I'm by no means a kids expert, but if this is true, it's the instructors fault (if they are in a lesson). I've seen plenty of young kids (6-) that are in perfectly balanced stance. And yes, children have larger heads in proportion to their bodies than adults do, and this will cause some movement to the back seat, but it doesn't have to.
In addition to the COM, a few other reasons kids move to the back seat are:
1). They are on terrain that's too steep for them.
2). Their equipment is improperly balanced for them.
3). We fail to reenforce proper stance and balance.
We can change 1 and 3 and they are definitely related. If we teach our younger students to glide, and how to control their speed by making turn (and not a wedge), there is much less temptation to get into a defensive power wedge. In fact this is a position I try to teach only to stop. However, many of our students are excellent scientists and discover this position on their own. If I'm with a group of kids that starts to power wedge, it's time to traverse (or do something else). If you keep it relatively flat, 1 and 3 won't be a problem. It can create a bit of a misunderstand with the parents at first (most of whom equate how good we are by where we go irregardless of HOW we ski it...), but if you explain WHY we stayed on easy greens all day and when they see their kids rail their skis, it's all good.

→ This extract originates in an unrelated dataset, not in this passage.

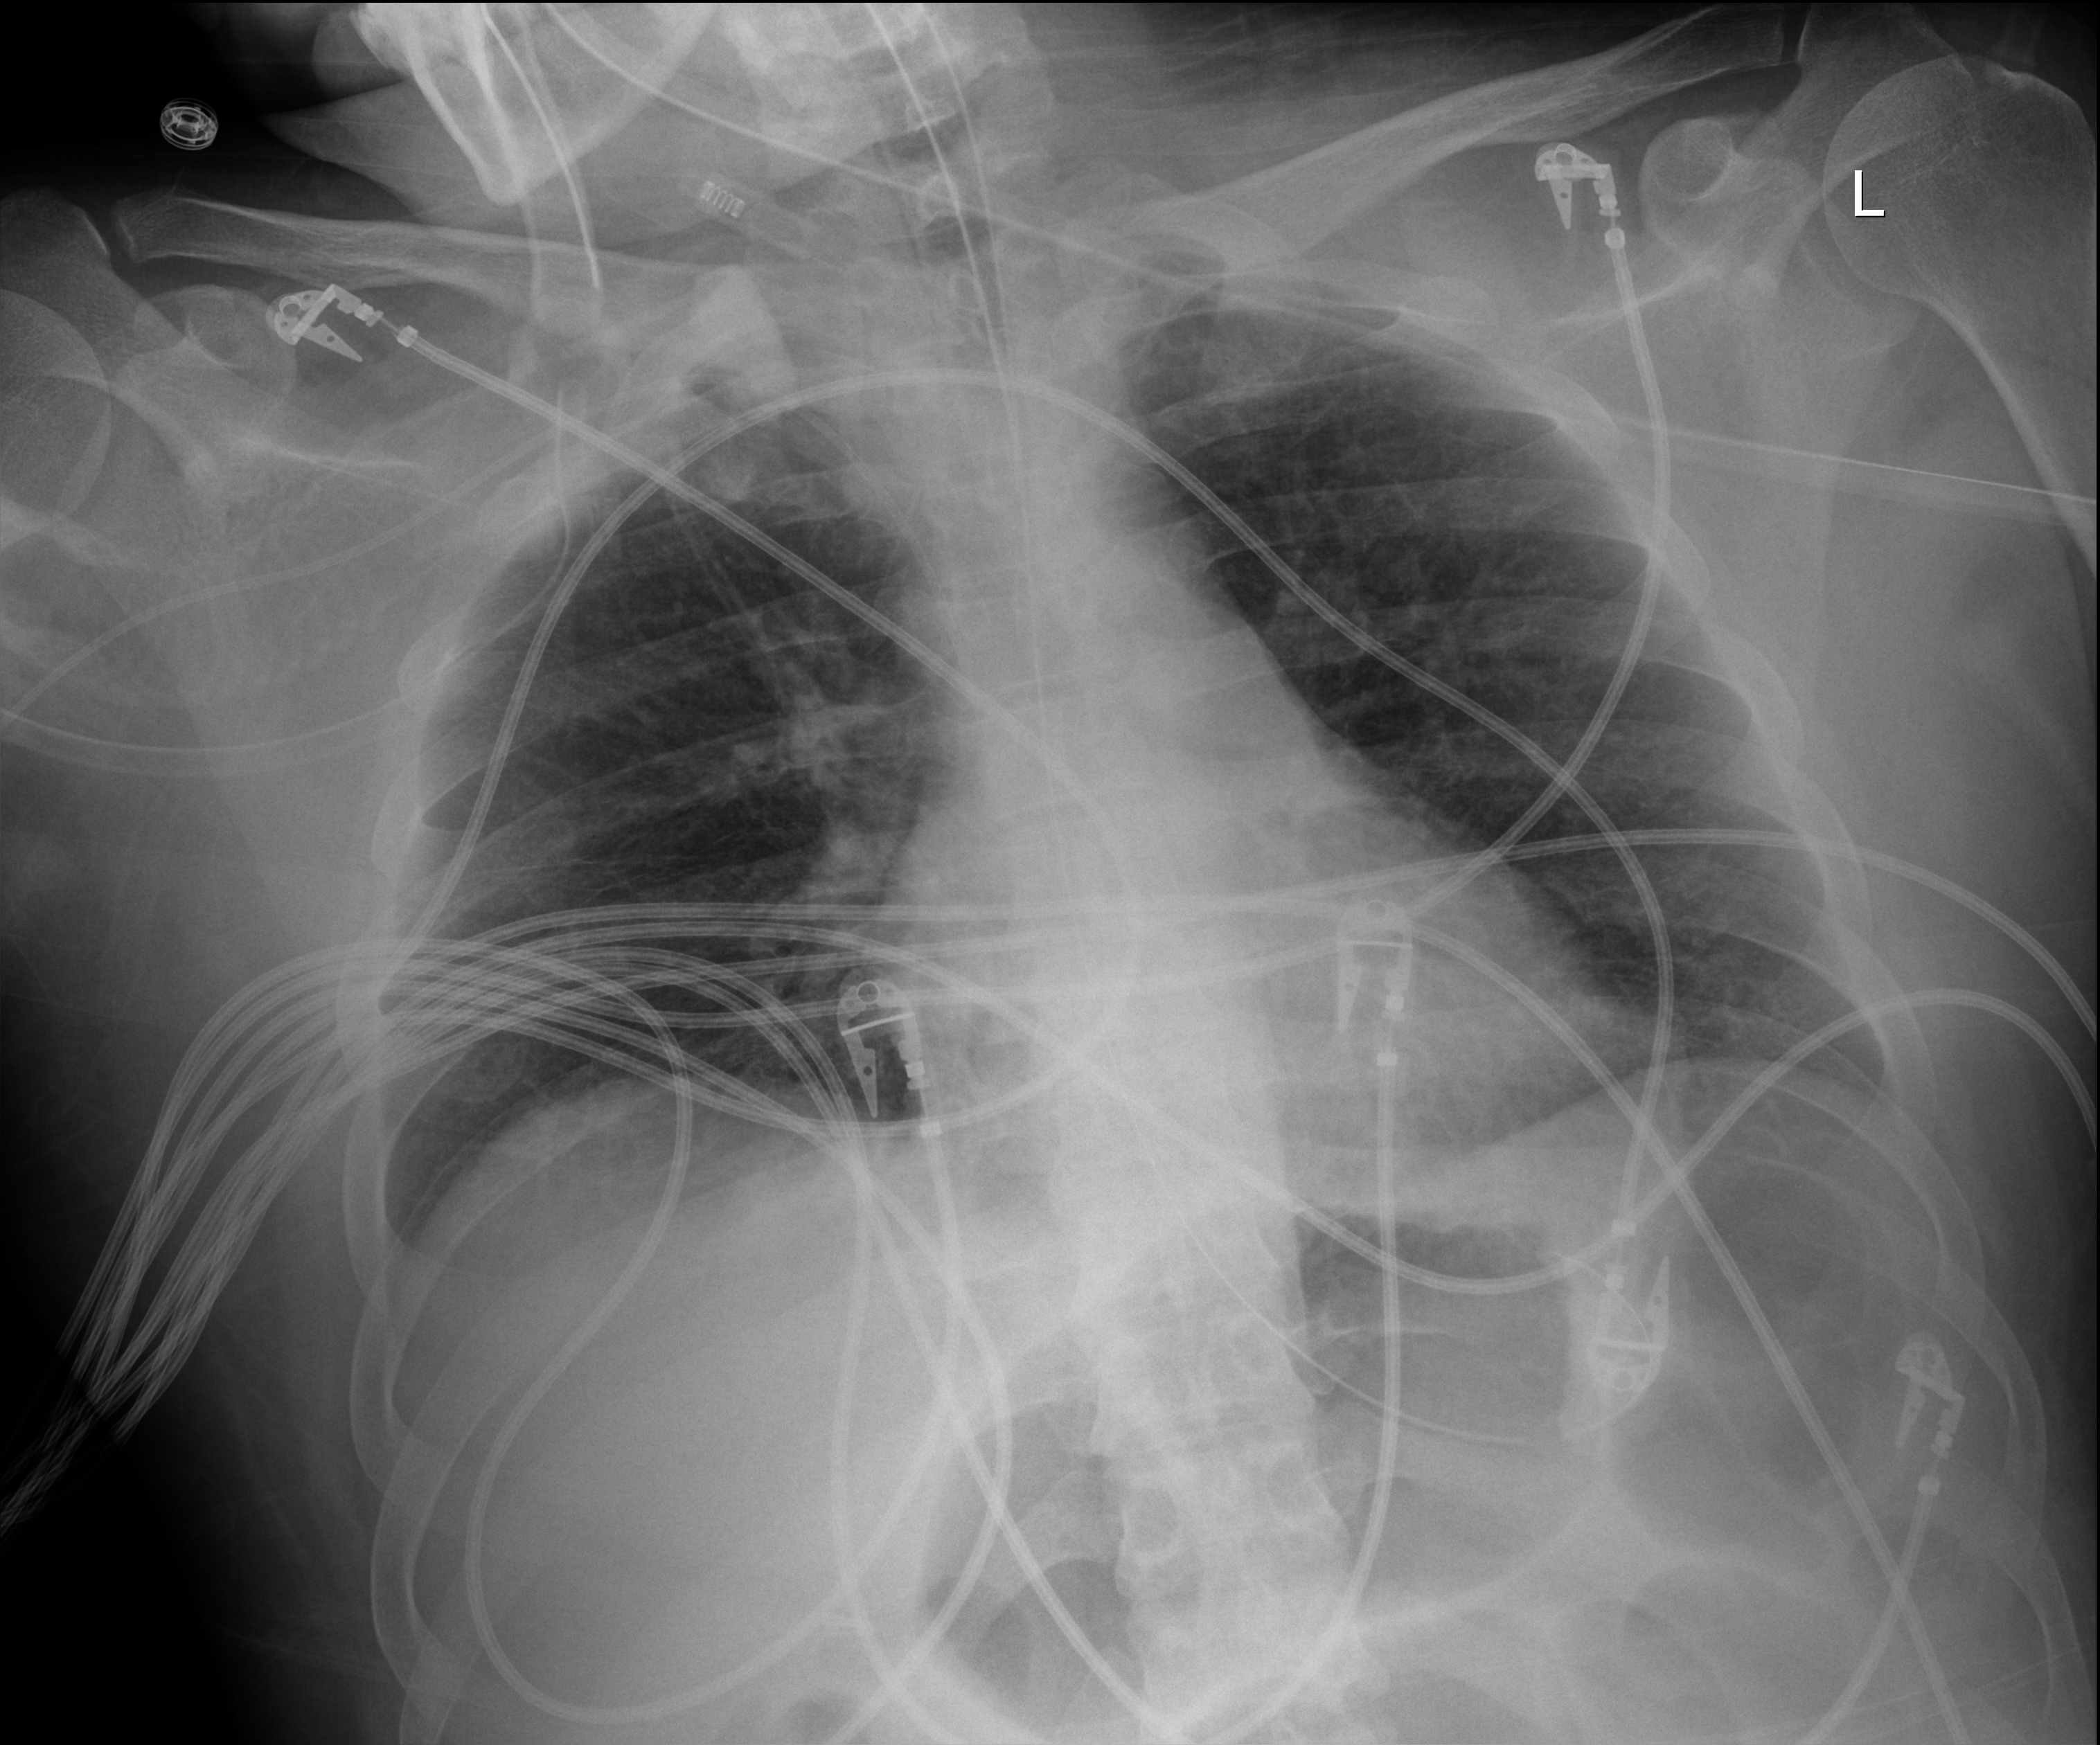
Chest X-ray (portable); anteroposterior (AP) projection. Male patient hospitalised with COVID-19, age 18–59 years.
Hospital-stay facts (about this admission, not read from this image; timing relative to this image not recorded): other chronic lung disease (admission record): no; mechanically ventilated during this hospital stay: yes; admitted to intensive care during this hospital stay: yes.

There's not too much we can do about #2 except talk to mom and dad. Quite frequently kids get boots that are either too stiff or too soft. Both of these can have detrimental effects on their stance. Boots that are too stiff cause our little guys to break at the waist to lever the front on the ski. Boot that are too soft (esp rear entry boots for kids) often fail to give rearward support, where their butt dumps out the back and again a break at the waist to balance things out. This is much more common. I've seen too many instructors simply ignore the obvious fact that their students are in the trunk. If you see somebody back their, gently remind them where we should stand. (Squish the bugs under your toes....) But again, quite often these students are in terrain that is much too steep for their skills.
I generally teach adults but due to training session for most of our regular kids instructors I got a group of 4 level 6 kids between 7-10. With proper introduction we focused our edges most of the afternoon. We learned how to engage them to keep up from slipping on steep pitches, how to carve with them on the flats, how to release them to start the turn and how to sideslip (forwards and back). While carving we also talked about how to change the shape of our turns using our edges. Fairly advanced stuff, and they all got the concept and applied it. Kids are smarter than we give them credit for. Keep it fun, keep them engaged, and keep moving!